How many more CX professionals would the world require if all customer service was available 24x7?  Approximately 20% of service is available 24x7 according to ChatGPT.  This estimate seems a bit high to me but it’s helpful to be conservative for this exercise.  Modeling the percentage increase in CX Labor needed for all customer service to be 24x7 is a complex analysis.  Fortunately, there are AI reasoning tools that can help you work this out in a few minutes.  I got an answer of approximately 150% increase in labor (let me know if you try this and what you come up with).  To restate: if all businesses offered 24x7 service the world would need 150% more CX professionals (agents, team leads, CX operations leaders).

To fully articulate Jevon’s paradox; consider the possibility that AI doubles productivity therefore halving the number of CX professionals needed to deliver like-for-like care.  Responding to the new economics of dramatically less expensive CX, the market extends service to 24x7 care and the net impact to the labor market is: no impact.  To be clear, the nature of this CX work would have changed quite a bit, from handling conversations, to coaching AI and dealing with exceptions; this is the Crescendo Augmented-AI approach, but the overall number of jobs is unchanged.

Let’s continue with some other labor growth possibilities.

Smaller businesses that may have relied entirely on email/ticket based support due to cost, will be able to afford full Omnichannel CX.  AI automations for phone and chat can be backed up with a small number of CX professionals, making this type of omnichannel CX operation possible for smaller businesses. 

A quick AI analysis suggests that about a third of businesses are email/ticket only and if they expand service offer to include chat and email the global CX labor market would grow ~20%.

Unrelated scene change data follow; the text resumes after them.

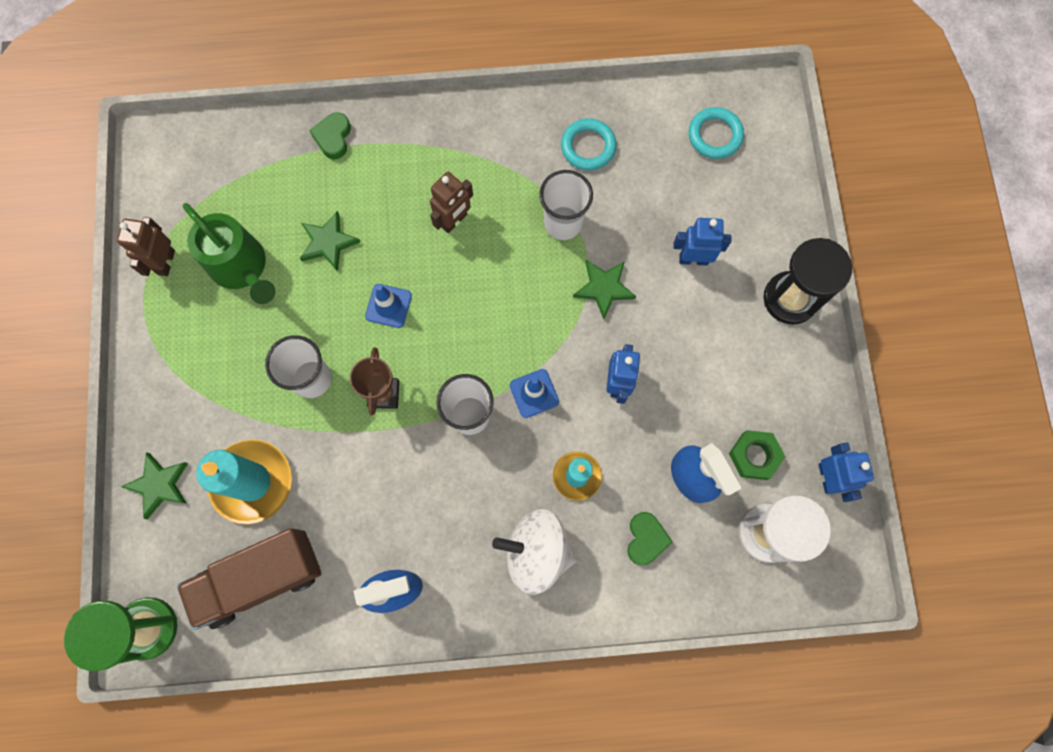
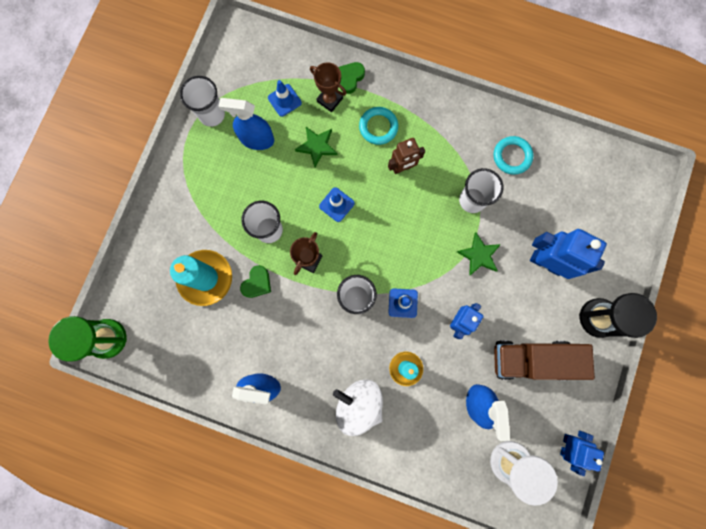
camera: 25 degrees right, 5 degrees up
(159, 485) = (150, 254): green star -> none
(166, 262) = (212, 114): brown robot -> white cup
(242, 268) = (257, 139): green watering can -> blue spray bottle
(258, 202) = (284, 100): none -> blue traffic cone
(260, 578) = (185, 340): brown truck -> brown truck (532, 359)
(318, 176) = (329, 100): none -> brown trophy
(646, 539) = (431, 428): green heart -> green heart (257, 283)
(693, 259) = (546, 262): blue robot -> blue robot, size x1.60
(715, 135) = (600, 186): turquoise ring -> turquoise ring (378, 127)
(754, 456) = (525, 409): green nut -> none

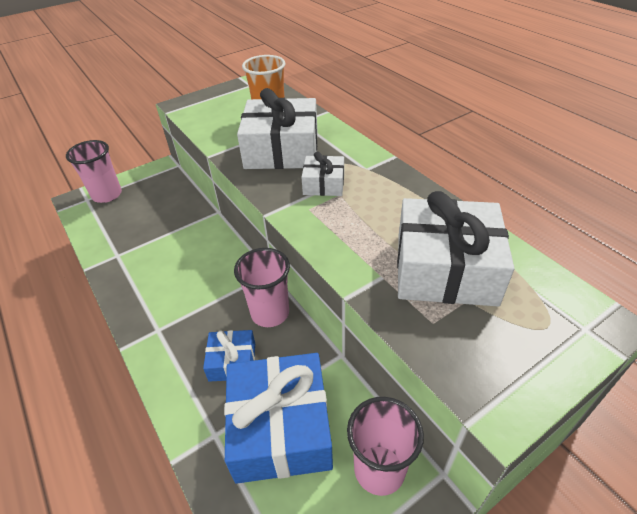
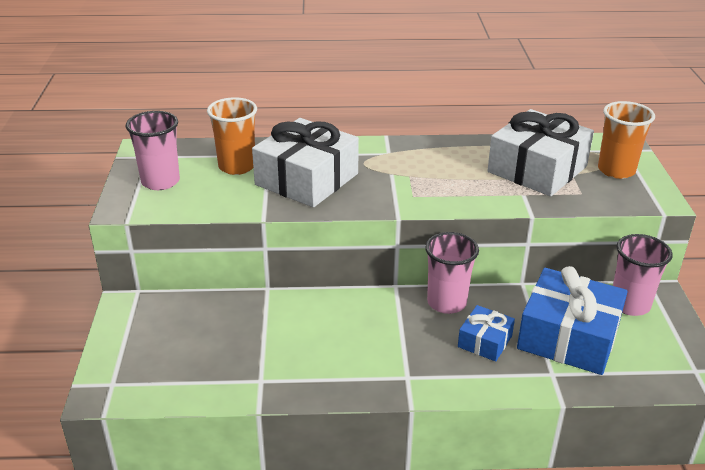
camera: 60 degrees left, 10 degrees down
(107, 195) = (125, 363): pink cup -> pink cup (160, 181)
(324, 184) = (387, 178): white gift -> none
(523, 337) = (616, 170): none -> orange cup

What would happen if every business offered High-Quality CX.  Premium product and service companies offer premium CX but mid-tier providers often take service shortcuts and budget providers will offer the bare minimum CX.  We all experience mass market consumer products, “free” ad-supported products or free tiers of Freemium products, that offer almost no customer service due to costs (not a lack of demand).  As costs decline and CX becomes an increasingly small portion of overal operating costs, I believe high quality CX will become common for all market participants.  How would this impact the labor pool?

An analysis here might split the global service economy into Premium, Mid-Tier, and Budget (my AI used 20%, 50%, 30%) and then make an assumption about the proportion of CX professionals to whom Mid-Tier and Budget apply to care relative to Premium (60% and 30%).  These highly creative assumptions and some basic math  show a ~100% increase in the size of the CX Labor pool if all CX was premium.

To summarize the thought exercise:

  • All CX organizations going to 24x7 would grow labor 150%
  • All CX organizations going Omnichannel would grow labor 20%
  • All CX organizations offering Premium level care would grow labor 100%

This stage of the thought exercise is to consider how much headroom there is for demand of CX labor.  The constraining factor on customer service is cost and lowered cost will increase consumption.  Jevons Paradox

The cycle will go like this:

  1. Generative AI will increase CX productivity (shrinking CX Labor demand)
  2. Cost of CX will drop
  3. Market participants expand coverage, channels, quality (growing the CX Labor demand)

Imagine a world where every product or service comes with high quality CX.  This is a CX Renaissance

Conclusion: A Paradox That Drives Growth

So what’s going to happen to the CX Labor market?  I’m not sure, but I’m not worried about a collapse.  Jevons Paradox predicts a comforting ballast effect to the increase in productivity.

It’s also relevant to consider the global economic consequence of AI.  In a recent interview, Satya Nadella reframed the Artificial General Intelligence (AGI) timeline debate as a milestone where we achieve a 10% growth rate for GDP.  For sure, this will change the nature of work but a trillion dollars per year in new economic activity is going to require a lot of additional CX.